Currently, the only LAMA marketed for the treatment of COPD is tiotropium bromide (see above), but several others are in various stages of development, including aclidinium bromide [56, 57]. In some countries, aclidinium bromide has been already marketed. Compared with other long-acting bronchodilators, including tiotropium bromide, aclidinium bromide leads to at least similar clinically important improvements in level of FEV1, health status, use of rescue medication, and day-time dyspnoea scores in patients suffering from moderate to severe COPD [58, 59]. With twice-daily dosing, aclidinium bromide may have clinically important effect on night-time symptom scores in COPD patients, but further studies are needed in order to permit valid conclusions with regard to this point [60]. The effect of aclidinium bromide on exercise tolerance, as assessed by exercise endurance time and dynamic hyperinflation in COPD patients seems to be at least comparable to other long-acting bronchodilators, including tiotropium bromide, and indacaterol [61].

6. Conclusions and Perspectives

Since airway inflammation in COPD poorly responds to anti-inflammatory agents available at present, sustained bronchodilation continues to be the major objective of COPD management.
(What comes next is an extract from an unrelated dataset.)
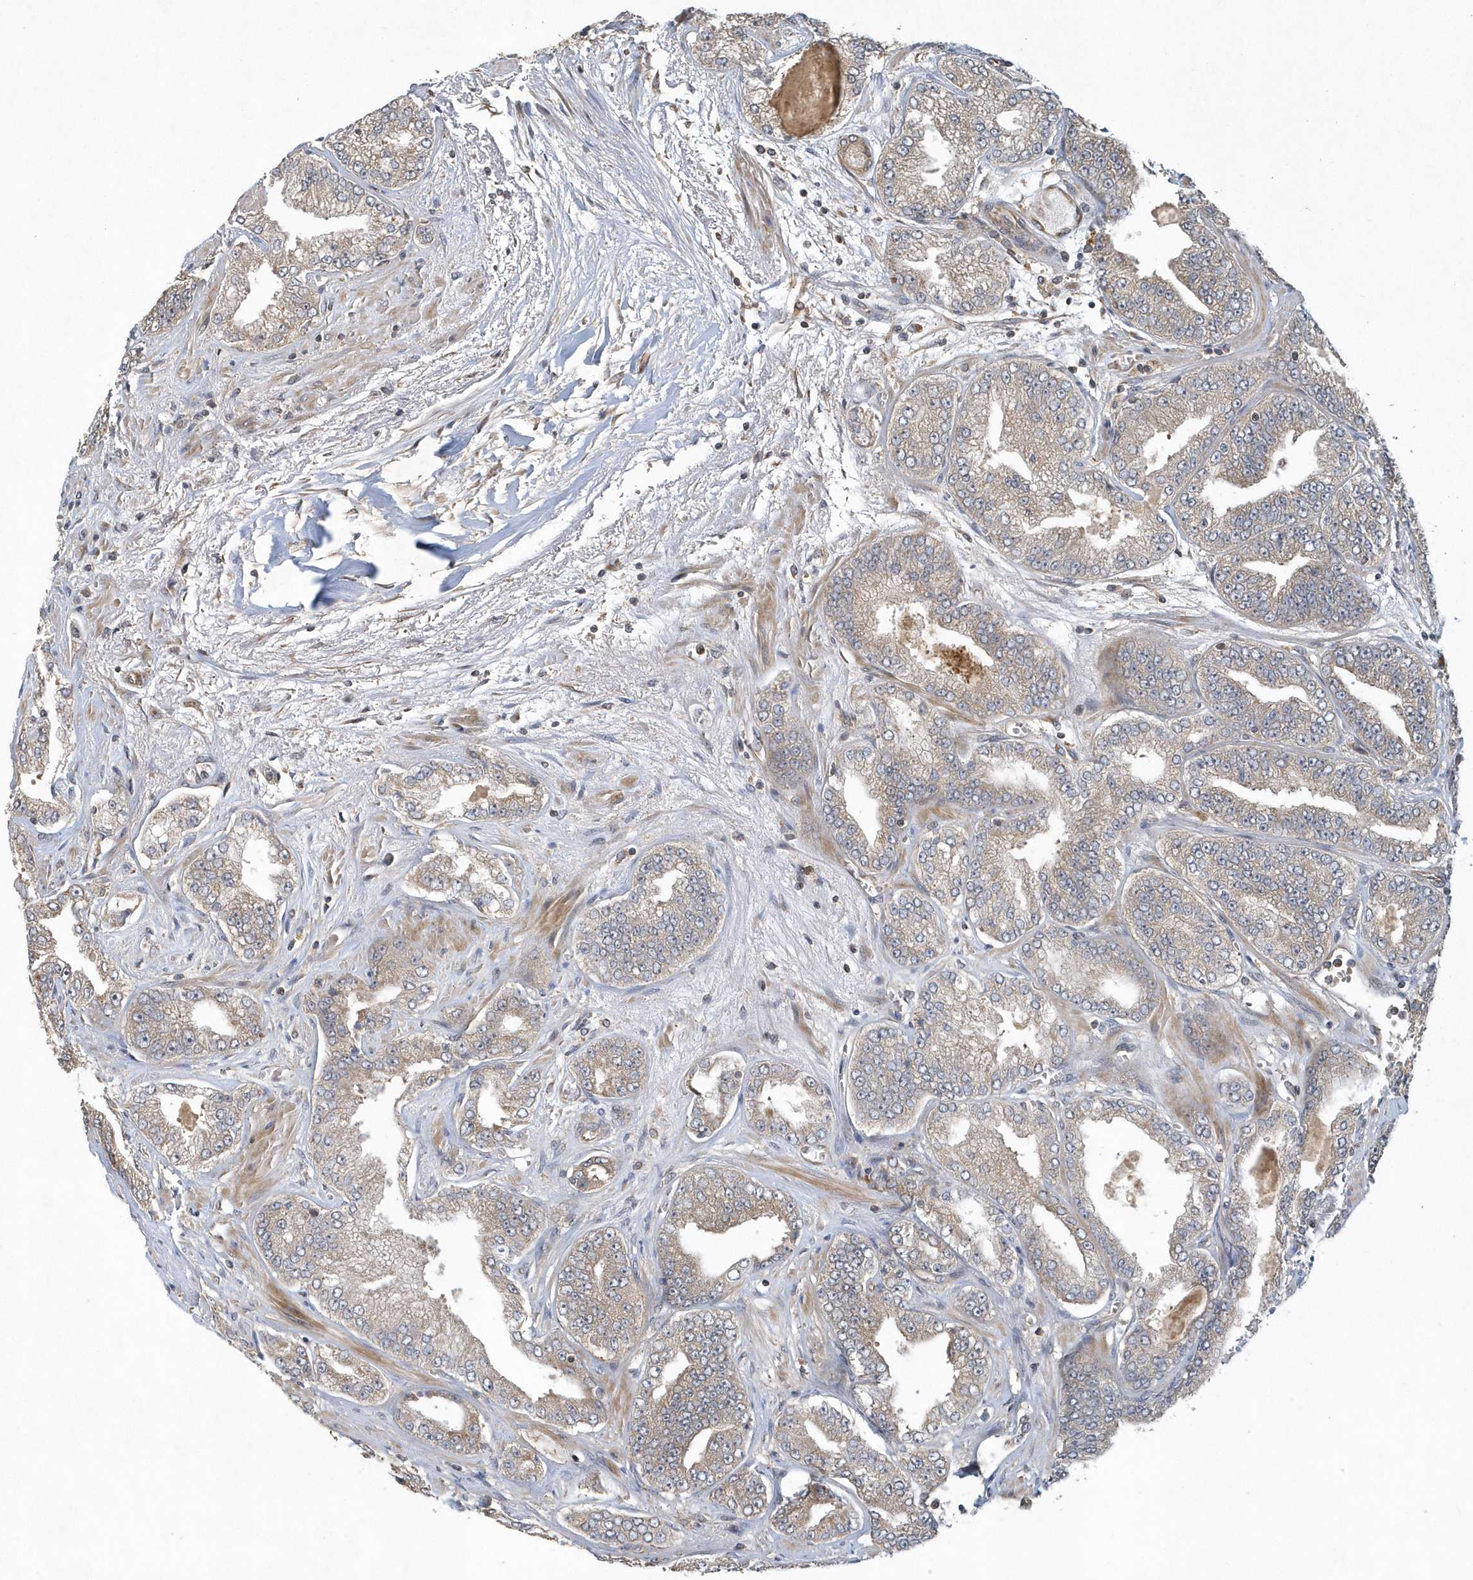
{"staining": {"intensity": "weak", "quantity": "25%-75%", "location": "cytoplasmic/membranous"}, "tissue": "prostate cancer", "cell_type": "Tumor cells", "image_type": "cancer", "snomed": [{"axis": "morphology", "description": "Adenocarcinoma, High grade"}, {"axis": "topography", "description": "Prostate"}], "caption": "Immunohistochemical staining of human adenocarcinoma (high-grade) (prostate) displays weak cytoplasmic/membranous protein positivity in about 25%-75% of tumor cells.", "gene": "THG1L", "patient": {"sex": "male", "age": 71}}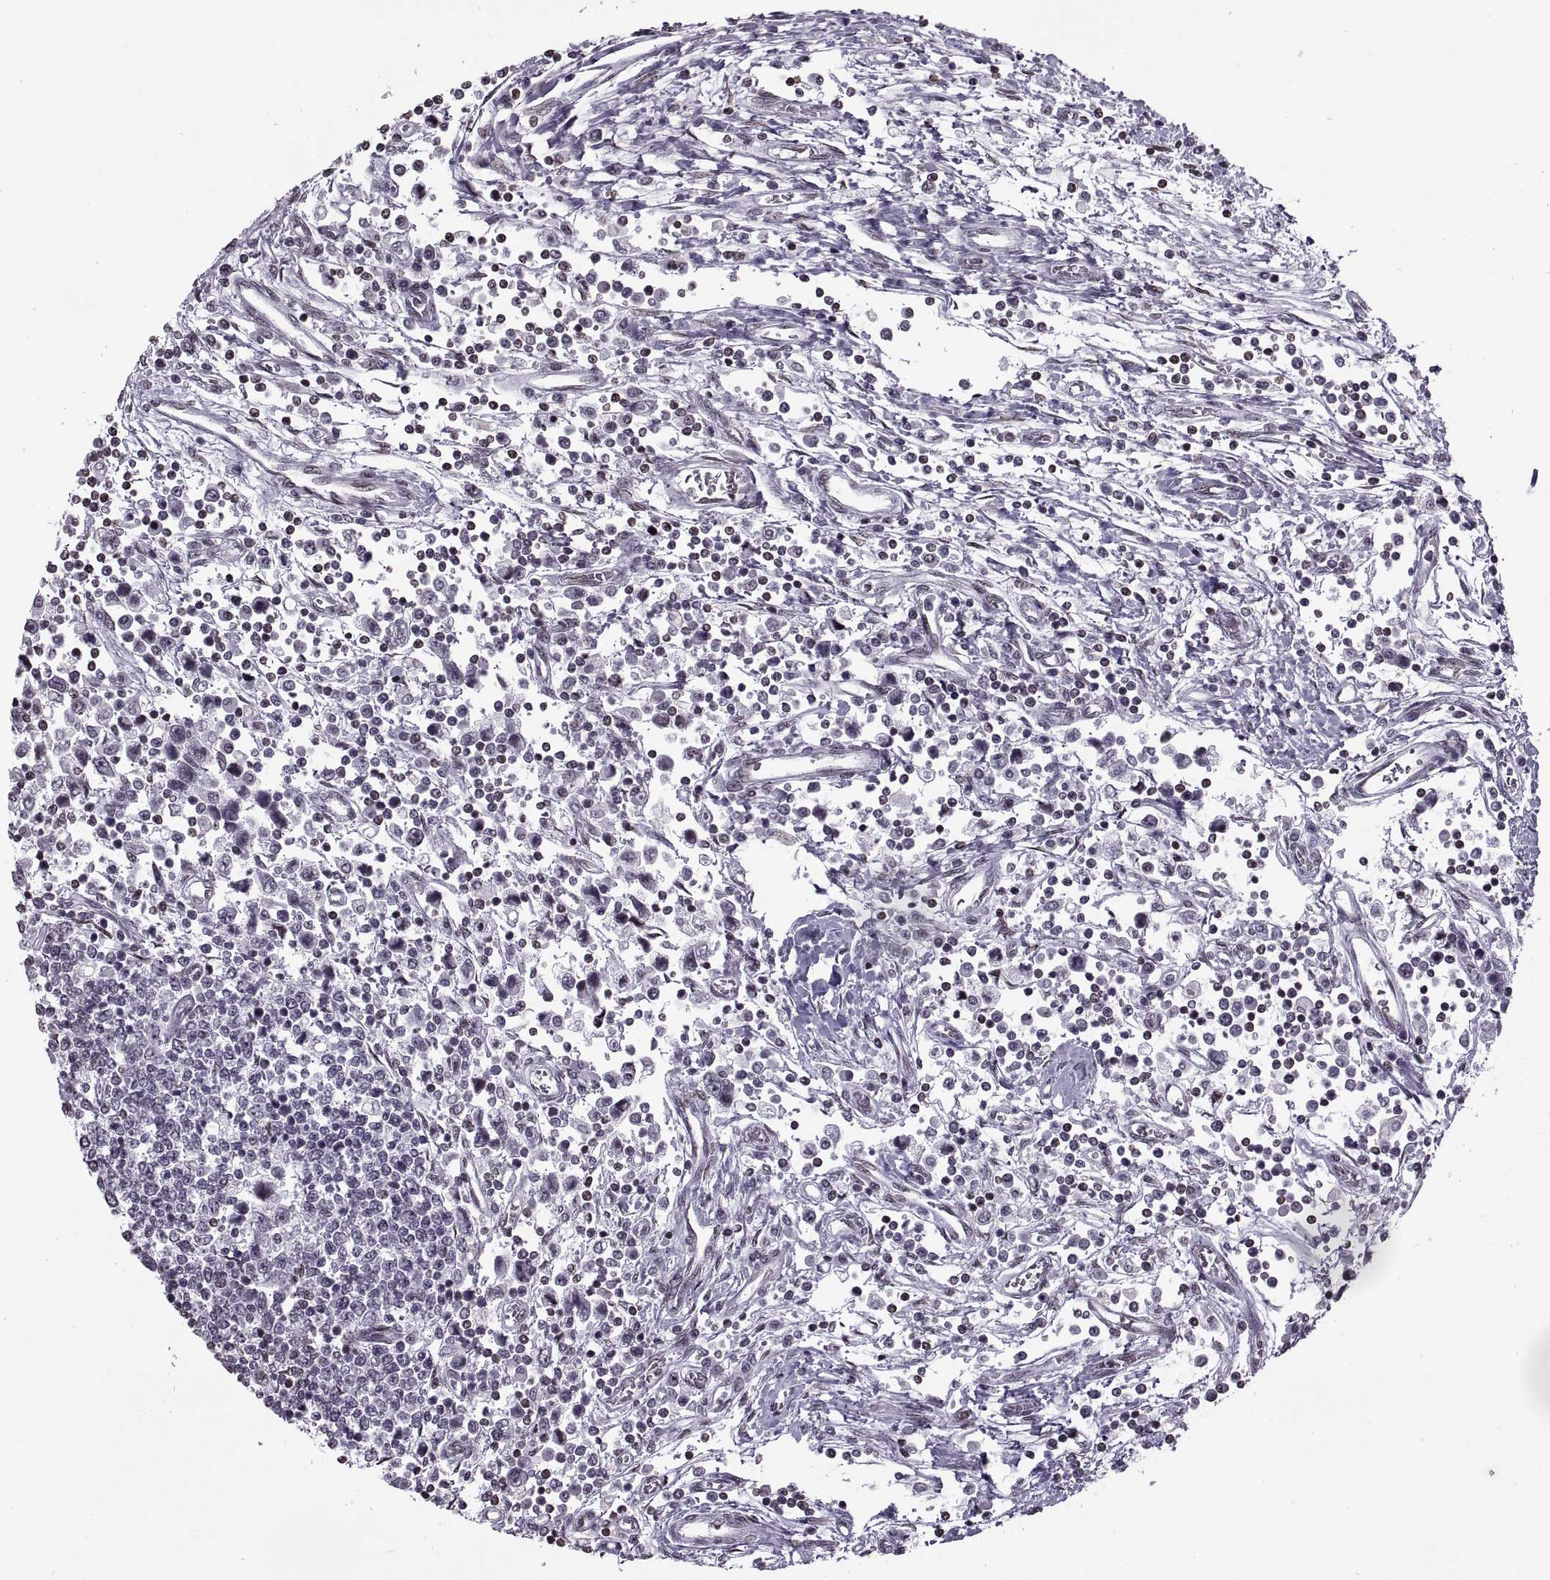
{"staining": {"intensity": "negative", "quantity": "none", "location": "none"}, "tissue": "testis cancer", "cell_type": "Tumor cells", "image_type": "cancer", "snomed": [{"axis": "morphology", "description": "Seminoma, NOS"}, {"axis": "topography", "description": "Testis"}], "caption": "Tumor cells show no significant staining in testis cancer (seminoma). The staining is performed using DAB brown chromogen with nuclei counter-stained in using hematoxylin.", "gene": "H1-8", "patient": {"sex": "male", "age": 34}}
Increasing evidence suggests that initiation of long-acting bronchodilator treatment at an early stage of the disease can slow down disease progression and improve the patients’ quality of life. Moreover, combining bronchodilators with different pharmacological profiles may further increase the efficiency of treatment. All these strategies should be applied to reduce further increases in the socioeconomic burden of COPD.

Conflict of Interests

The author declares no conflict of interests related to the publication of this paper.


The work was supported by the Hungarian Respiratory Foundation (MPA) and the Hungarian National Scientific Foundation (OTKA 83338). The author acknowledges the help of Professor Dr. Huba Kalasz (Semmelweis University, Department of Pharmacology and Pharmacotherapy, Budapest, Hungary) in paper preparation. Dr. B. Antus is a recipient of Bolyai Janos Scholarship of the Hungarian Academy of Sciences.